July 12, 2016, 12:32 PM UTC

Greetings from Aspen, Colo., where the weather is beautiful, the altitude means one glass of wine may as well be four, and the attendees of Fortune’s 15th annual Brainstorm Tech conference spent their first day soaking up new ideas from a variety of tech luminaries.

Dropbox CEO Drew Houston dissed Box. A panel of artificial intelligence experts declared that “data is the new oil.” General Motors’ president explained how he thinks self-driving cars will become a reality. Lyft’s president discussed the company’s financials. WeWork’s CEO talked up that he’s not afraid to take the coworking office startup public.

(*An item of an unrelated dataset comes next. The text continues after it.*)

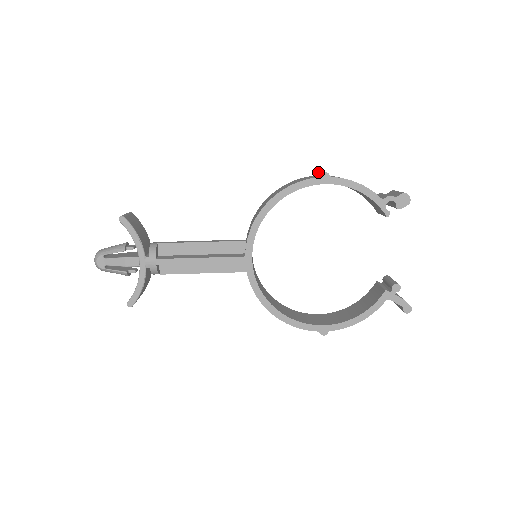
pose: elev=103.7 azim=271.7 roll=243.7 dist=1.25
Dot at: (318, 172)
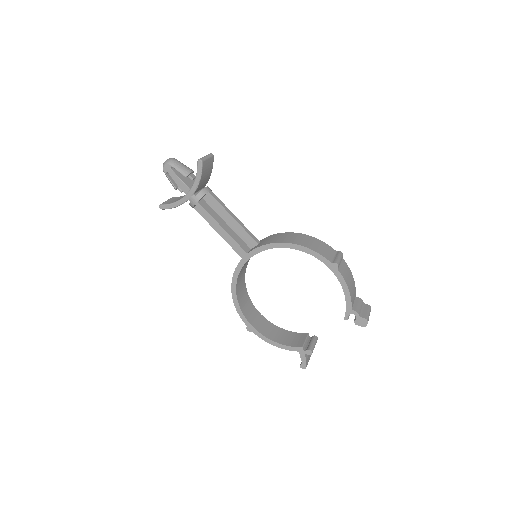
Dot at: (338, 254)
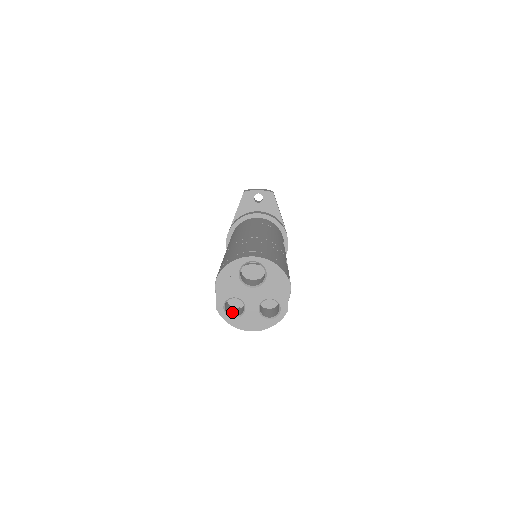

Read all of our coverage, and tune in to today’s livestream.

One thing that struck a chord with me was an investor discussion about how Theranos happened. They issued a warning: What happened at the blood testing company is not an isolated situation.

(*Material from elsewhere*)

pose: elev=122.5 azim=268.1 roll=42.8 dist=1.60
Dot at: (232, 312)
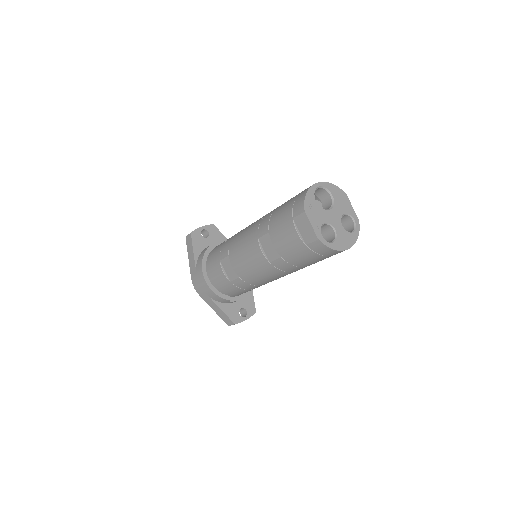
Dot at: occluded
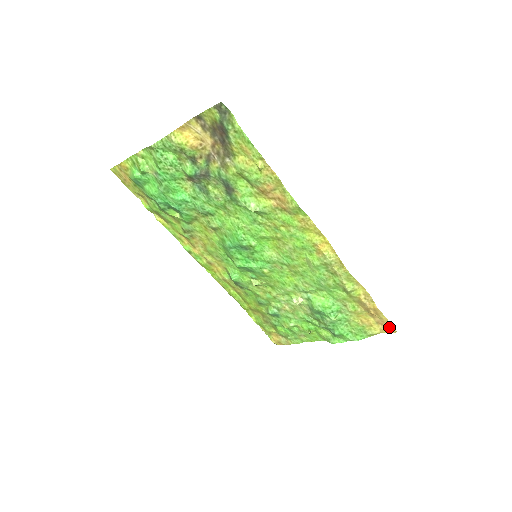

“People are not doing their diligence in this sellers’ market,” said David Trujillo, a partner at investment firm TPG. “Companies don’t have to share quite as much as they would outside of the bubble we’ve been in.” What’s worse, they manufacture attractive figures to put into their pitch decks and make it difficult to dig deeper into the numbers, he said.

Bill Maris, CEO of GV (formerly Google Ventures), noted that Theranos didn’t have data or peer-reviewed journals to prove its technology works. “This is what happens when people invest in the idea and not the execution.”

The takeaway: No matter the altitude, don’t get drunk on ideas.

Erin Griffith is a writer at Fortune. Follow her on Twitter or drop her an email.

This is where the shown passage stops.